Can you give the lines from the one with "时代需要这样一个人，就像当初时代需要李佳琦。" to the one with "[题目](https://ac.nowcoder.com/acm/contest/881/E)" again, with "自媒体" changed to "新媒体" and nothing else altered? Leave the pictures out of your answer.

──────────────────────────────

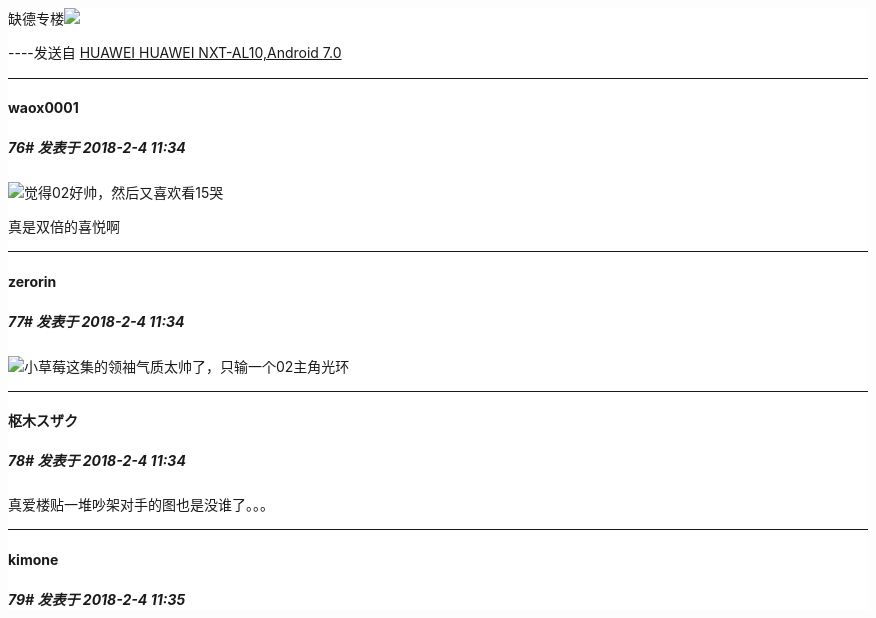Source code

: 


缺德专楼<img src="https://static.saraba1st.com/image/smiley/face2017/066.png" referrerpolicy="no-referrer">


----发送自 [HUAWEI HUAWEI NXT-AL10,Android 7.0](http://stage1.5j4m.com/?1.32)







-----

####  waox0001  
##### 76#       发表于 2018-2-4 11:34



<img src="https://static.saraba1st.com/image/smiley/face2017/066.png" referrerpolicy="no-referrer">觉得02好帅，然后又喜欢看15哭


真是双倍的喜悦啊







-----

####  zerorin  
##### 77#       发表于 2018-2-4 11:34



<img src="https://static.saraba1st.com/image/smiley/face2017/075.png" referrerpolicy="no-referrer">小草莓这集的领袖气质太帅了，只输一个02主角光环







-----

####  枢木スザク  
##### 78#       发表于 2018-2-4 11:34




真爱楼贴一堆吵架对手的图也是没谁了。。。







-----

####  kimone  
##### 79#       发表于 2018-2-4 11:35
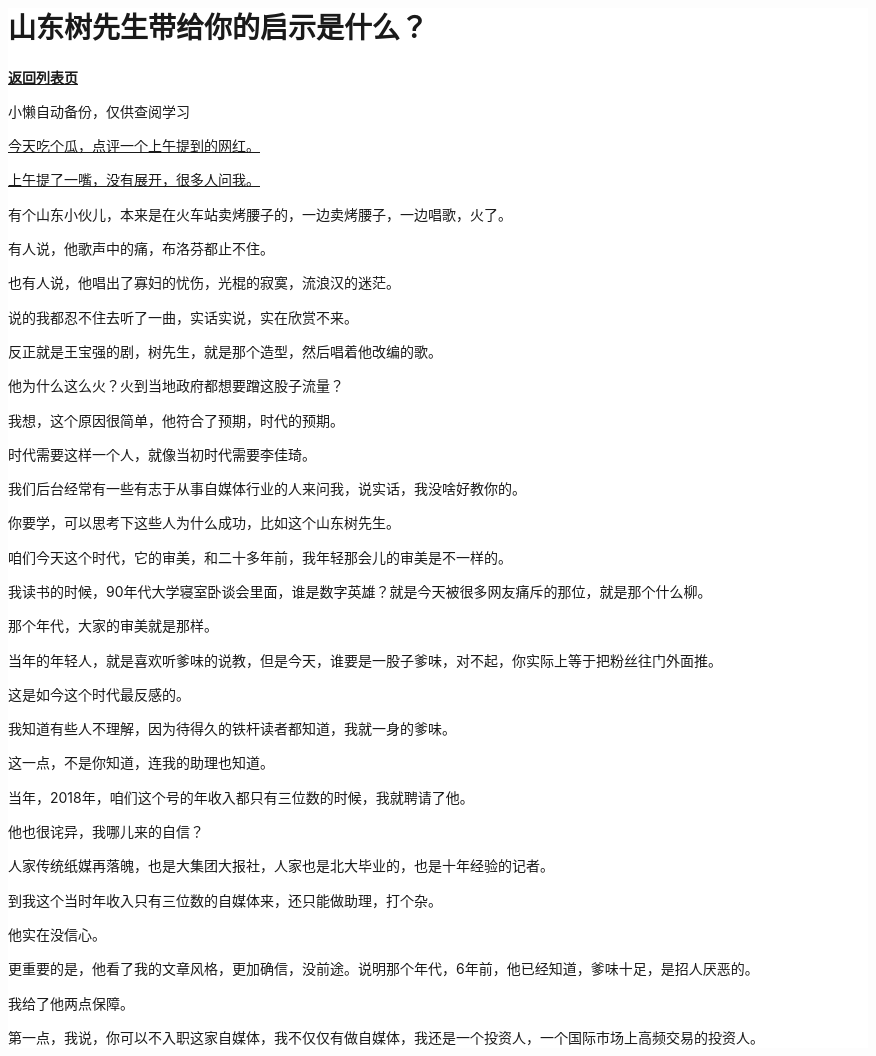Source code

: # 山东树先生带给你的启示是什么？

[**返回列表页**](/gzh/记忆承载3)

小懒自动备份，仅供查阅学习

[今天吃个瓜，点评一个上午提到的网红。](http://mp.weixin.qq.com/s?__biz=MzU0MjYwNDU2Mw==&mid=2247514721&idx=2&sn=c8c84b3d91dac160173fa13d66d593eb&chksm=fb1ad61dcc6d5f0bd0c1efd1bc9115f4f575a87dbd33d917565f0f00663b4f52322c69973c05&scene=21#wechat_redirect)

[上午提了一嘴，没有展开，很多人问我。](http://mp.weixin.qq.com/s?__biz=MzU0MjYwNDU2Mw==&mid=2247514721&idx=2&sn=c8c84b3d91dac160173fa13d66d593eb&chksm=fb1ad61dcc6d5f0bd0c1efd1bc9115f4f575a87dbd33d917565f0f00663b4f52322c69973c05&scene=21#wechat_redirect)

有个山东小伙儿，本来是在火车站卖烤腰子的，一边卖烤腰子，一边唱歌，火了。

有人说，他歌声中的痛，布洛芬都止不住。  

也有人说，他唱出了寡妇的忧伤，光棍的寂寞，流浪汉的迷茫。

说的我都忍不住去听了一曲，实话实说，实在欣赏不来。  

反正就是王宝强的剧，树先生，就是那个造型，然后唱着他改编的歌。  

他为什么这么火？火到当地政府都想要蹭这股子流量？  

我想，这个原因很简单，他符合了预期，时代的预期。  

时代需要这样一个人，就像当初时代需要李佳琦。  

我们后台经常有一些有志于从事自媒体行业的人来问我，说实话，我没啥好教你的。  

你要学，可以思考下这些人为什么成功，比如这个山东树先生。  

咱们今天这个时代，它的审美，和二十多年前，我年轻那会儿的审美是不一样的。  

我读书的时候，90年代大学寝室卧谈会里面，谁是数字英雄？就是今天被很多网友痛斥的那位，就是那个什么柳。  

那个年代，大家的审美就是那样。  

当年的年轻人，就是喜欢听爹味的说教，但是今天，谁要是一股子爹味，对不起，你实际上等于把粉丝往门外面推。  

这是如今这个时代最反感的。

我知道有些人不理解，因为待得久的铁杆读者都知道，我就一身的爹味。  

这一点，不是你知道，连我的助理也知道。  

当年，2018年，咱们这个号的年收入都只有三位数的时候，我就聘请了他。

他也很诧异，我哪儿来的自信？

人家传统纸媒再落魄，也是大集团大报社，人家也是北大毕业的，也是十年经验的记者。

到我这个当时年收入只有三位数的自媒体来，还只能做助理，打个杂。

他实在没信心。  

更重要的是，他看了我的文章风格，更加确信，没前途。说明那个年代，6年前，他已经知道，爹味十足，是招人厌恶的。

我给了他两点保障。  

第一点，我说，你可以不入职这家自媒体，我不仅仅有做自媒体，我还是一个投资人，一个国际市场上高频交易的投资人。
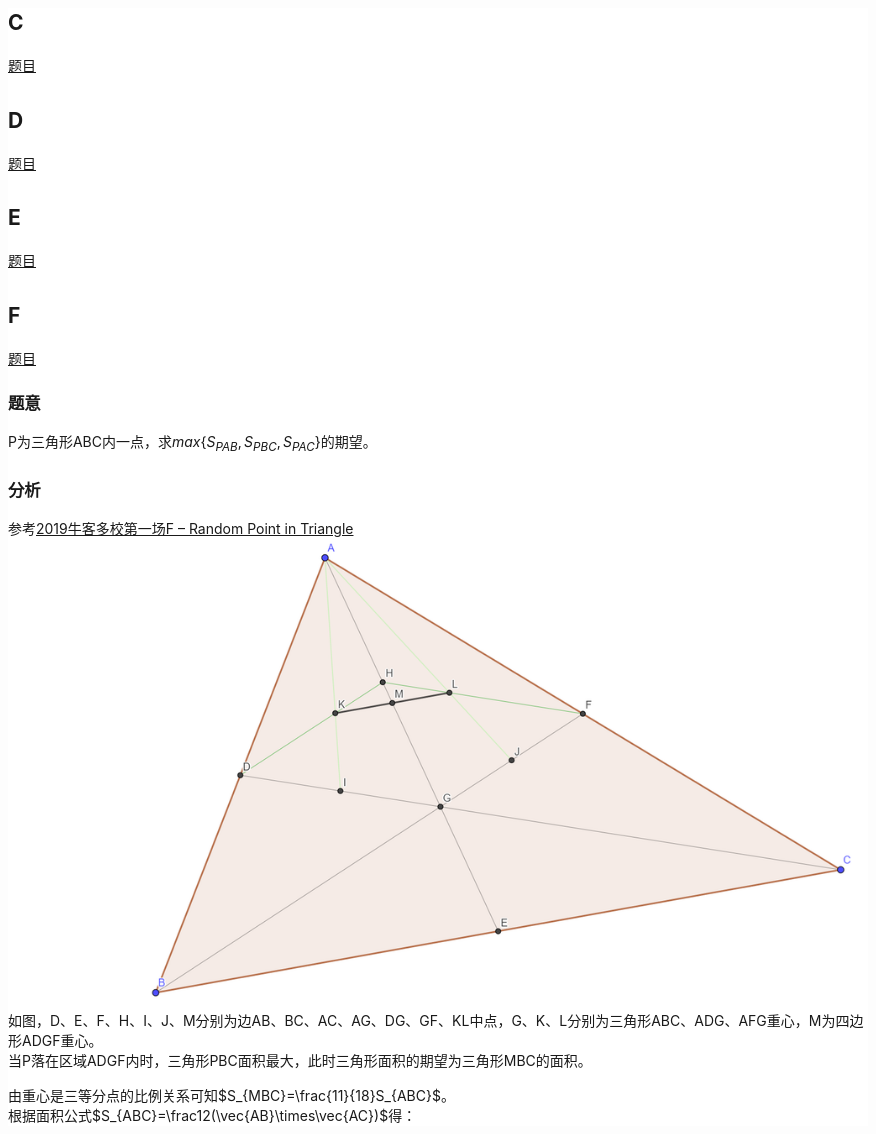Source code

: 
## C
[题目](https://ac.nowcoder.com/acm/contest/881/C)

## D
[题目](https://ac.nowcoder.com/acm/contest/881/D)


## E
[题目](https://ac.nowcoder.com/acm/contest/881/E)

## F
[题目](https://ac.nowcoder.com/acm/contest/881/F)

### 题意
P为三角形ABC内一点，求$max\{S_{PAB},S_{PBC},S_{PAC}\}$的期望。  
### 分析
参考[2019牛客多校第一场F – Random Point in Triangle](http://www.cfzhao.com/2019/07/19/2019牛客多校第一场f-random-point-in-triangle/)
![](_v_images/20190719220634698_30991.png)  
如图，D、E、F、H、I、J、M分别为边AB、BC、AC、AG、DG、GF、KL中点，G、K、L分别为三角形ABC、ADG、AFG重心，M为四边形ADGF重心。  
当P落在区域ADGF内时，三角形PBC面积最大，此时三角形面积的期望为三角形MBC的面积。  


由重心是三等分点的比例关系可知$S_{MBC}=\frac{11}{18}S_{ABC}$。  
根据面积公式$S_{ABC}=\frac12(\vec{AB}\times\vec{AC})$得：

──────────────────────────────

> **OUTPUT FOR THIS TASK**:
时代需要这样一个人，就像当初时代需要李佳琦。  

我们后台经常有一些有志于从事新媒体行业的人来问我，说实话，我没啥好教你的。  

你要学，可以思考下这些人为什么成功，比如这个山东树先生。  

咱们今天这个时代，它的审美，和二十多年前，我年轻那会儿的审美是不一样的。  

我读书的时候，90年代大学寝室卧谈会里面，谁是数字英雄？就是今天被很多网友痛斥的那位，就是那个什么柳。  

那个年代，大家的审美就是那样。  

当年的年轻人，就是喜欢听爹味的说教，但是今天，谁要是一股子爹味，对不起，你实际上等于把粉丝往门外面推。  

这是如今这个时代最反感的。

我知道有些人不理解，因为待得久的铁杆读者都知道，我就一身的爹味。  

这一点，不是你知道，连我的助理也知道。  

当年，2018年，咱们这个号的年收入都只有三位数的时候，我就聘请了他。

他也很诧异，我哪儿来的自信？

人家传统纸媒再落魄，也是大集团大报社，人家也是北大毕业的，也是十年经验的记者。

到我这个当时年收入只有三位数的新媒体来，还只能做助理，打个杂。

他实在没信心。  

更重要的是，他看了我的文章风格，更加确信，没前途。说明那个年代，6年前，他已经知道，爹味十足，是招人厌恶的。

我给了他两点保障。  

第一点，我说，你可以不入职这家新媒体，我不仅仅有做新媒体，我还是一个投资人，一个国际市场上高频交易的投资人。
Source code

: 
## C
[题目](https://ac.nowcoder.com/acm/contest/881/C)

## D
[题目](https://ac.nowcoder.com/acm/contest/881/D)


## E
[题目](https://ac.nowcoder.com/acm/contest/881/E)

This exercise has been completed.